Search the records for lines with the word "натуральный" and copy each match.

Provided data Block Start

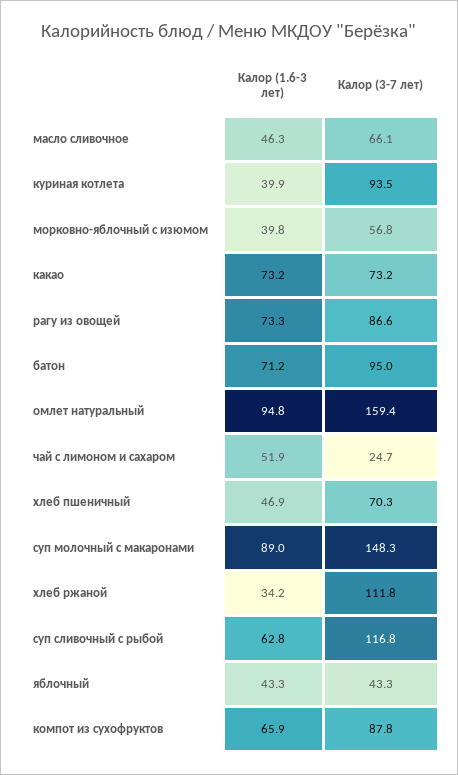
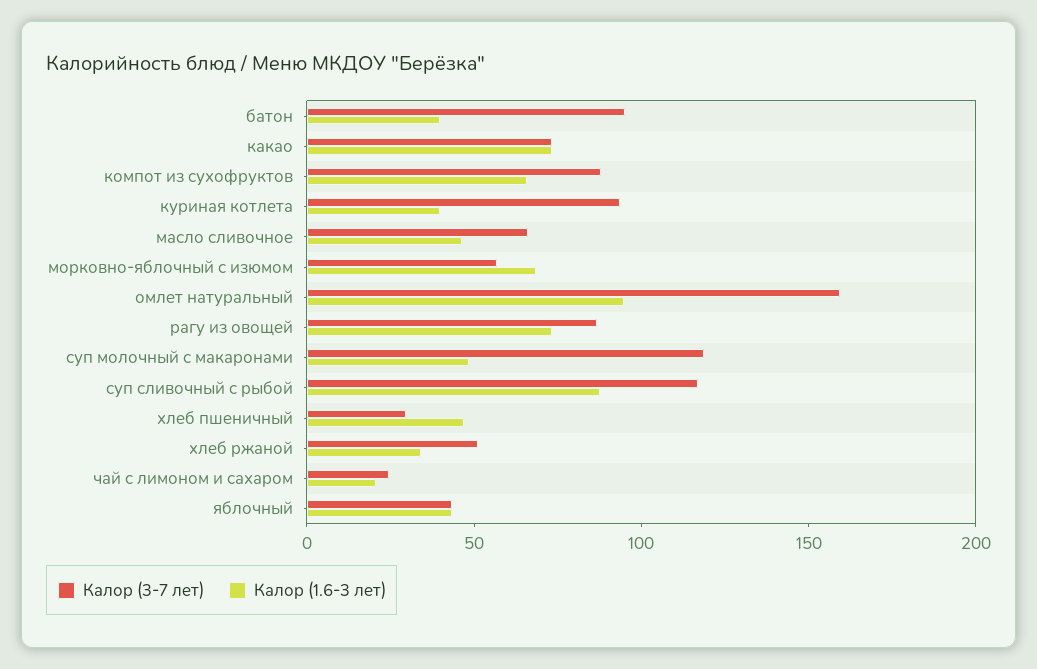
  {
    "Калор (1.6-3 лет)": {
      "масло сливочное": 46.3,
      "куриная котлета": 39.9,
-     "морковно-яблочный с изюмом": 39.8,
+     "морковно-яблочный с изюмом": 70,
      "какао": 73.2,
      "рагу из овощей": 73.3,
-     "батон": 71.2,
+     "батон": 40,
      "омлет натуральный": 94.8,
-     "чай с лимоном и сахаром": 51.9,
+     "чай с лимоном и сахаром": 20,
      "хлеб пшеничный": 46.9,
-     "суп молочный с макаронами": 89,
+     "суп молочный с макаронами": 50,
      "хлеб ржаной": 34.2,
-     "суп сливочный с рыбой": 62.8,
+     "суп сливочный с рыбой": 90,
      "яблочный": 43.3,
      "компот из сухофруктов": 65.9
    },
    "Калор (3-7 лет)": {
      "масло сливочное": 66.1,
      "куриная котлета": 93.5,
      "морковно-яблочный с изюмом": 56.8,
      "какао": 73.2,
      "рагу из овощей": 86.6,
      "батон": 95,
      "омлет натуральный": 159.4,
      "чай с лимоном и сахаром": 24.7,
-     "хлеб пшеничный": 70.3,
+     "хлеб пшеничный": 30,
-     "суп молочный с макаронами": 148.3,
+     "суп молочный с макаронами": 120,
-     "хлеб ржаной": 111.8,
+     "хлеб ржаной": 50,
      "суп сливочный с рыбой": 116.8,
      "яблочный": 43.3,
      "компот из сухофруктов": 87.8
    }
  }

Provided data Block End

Solution below -
      "омлет натуральный": 94.8,
      "омлет натуральный": 159.4,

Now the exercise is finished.